This book examines competition law on the global level and reveals its often complex and little-understood dynamics. It focuses on the interactions between national and international legal regimes that are central to these dynamics and a key to understanding them.

Part I examines the evolution of the current global system, the factors that have shaped it, how it operates today, and recent efforts to alter that system-e.g., by including competition law in the WTO. Part II focuses on national competition law systems, revealing how national laws and experiences shape global competition law dynamics and how global factors, in turn, shape national laws and experiences. It examines the central roles of US and European law and experience, and it also pays close
attention to countries such as China that are playing increasingly important roles in the global competition law arena. Part III analyzes current strategies for improving the legal framework for global competition and identifies the factors that may contribute to a system that more effectively
supports global economic and political development. This analysis also suggests a pathway for moving toward that goal.
Autorenporträt
David J. Gerber, B.A. Trinity College (Conn.), M.A. Yale, J.D., University of Chicago is Distinguished Professor of Law, Chicago-Kent College of Law.
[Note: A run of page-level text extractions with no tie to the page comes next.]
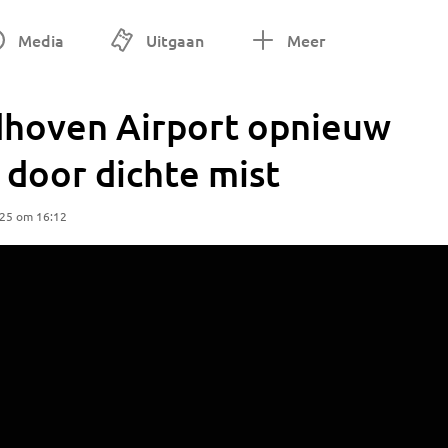
Media
Uitgaan
Meer
dhoven Airport opnieuw
 door dichte mist
025 om 16:12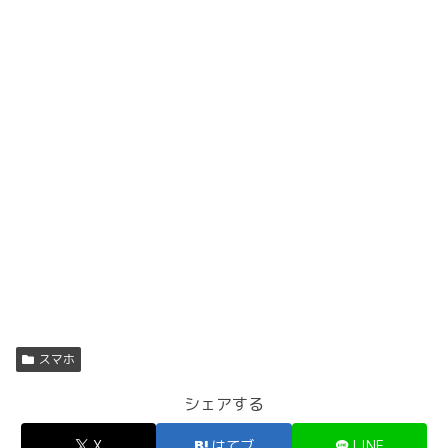
スマホ
シェアする
X
はてブ
LINE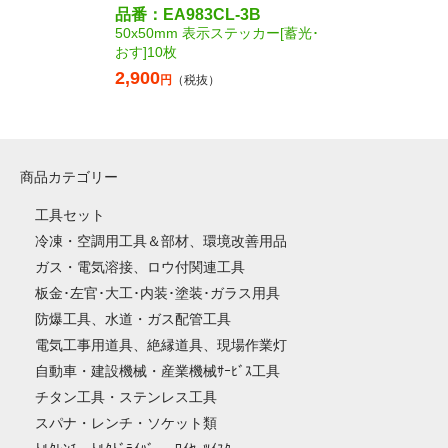
品番：EA983CL-3B
50x50mm 表示ステッカー[蓄光･
おす]10枚
2,900
円
（税抜）
商品カテゴリー
工具セット
冷凍・空調用工具＆部材、環境改善用品
ガス・電気溶接、ロウ付関連工具
板金･左官･大工･内装･塗装･ガラス用具
防爆工具、水道・ガス配管工具
電気工事用道具、絶縁道具、現場作業灯
自動車・建設機械・産業機械ｻｰﾋﾞｽ工具
チタン工具・ステンレス工具
スパナ・レンチ・ソケット類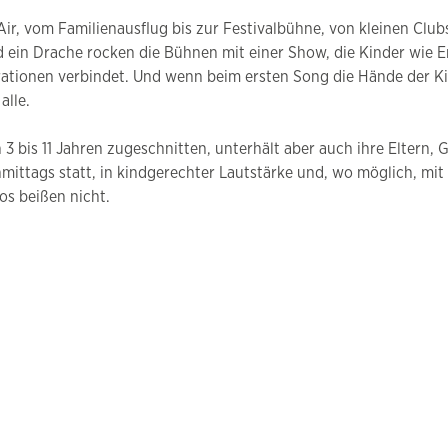
r, vom Familienausflug bis zur Festivalbühne, von kleinen Clu
und ein Drache rocken die Bühnen mit einer Show, die Kinder wi
ionen verbindet. Und wenn beim ersten Song die Hände der Kinde
alle.
on 3 bis 11 Jahren zugeschnitten, unterhält aber auch ihre Eltern
hmittags statt, in kindgerechter Lautstärke und, wo möglich, mi
nos beißen nicht.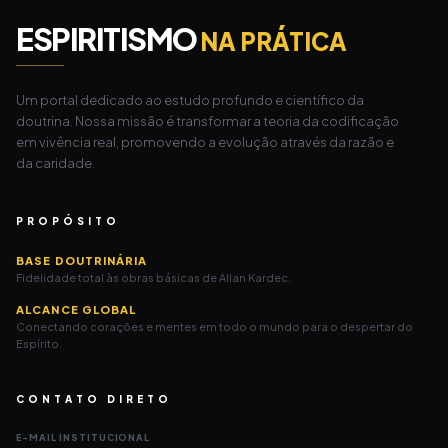
ESPIRITISMO
NA PRÁTICA
Um portal dedicado ao estudo profundo e científico da
doutrina. Nossa missão é transformar a teoria da codificação
em vivência real, promovendo a evolução através da razão e
da caridade.
PROPÓSITO
BASE DOUTRINÁRIA
Fidelidade total às obras básicas de Allan Kardec.
ALCANCE GLOBAL
Conectando corações e mentes em todo o mundo para o despertar do
Espírito.
CONTATO DIRETO
E-MAIL INSTITUCIONAL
He has been a visiting professor on the law faculties of the University of Pennsylvania, Northwestern University and Washington University in the United States and the Universities of Munich and Freiburg in Germany and Uppsala and Stockholm in Sweden. He has been a visiting fellow at the Woodrow Wilson School of Public and International Affairs of Princeton University and at the Max Planck Institute for Research in Collective Goods in Bonn, Germany, and he has been a Distinguished Visiting Lecturer at Meiji University in Tokyo, Japan.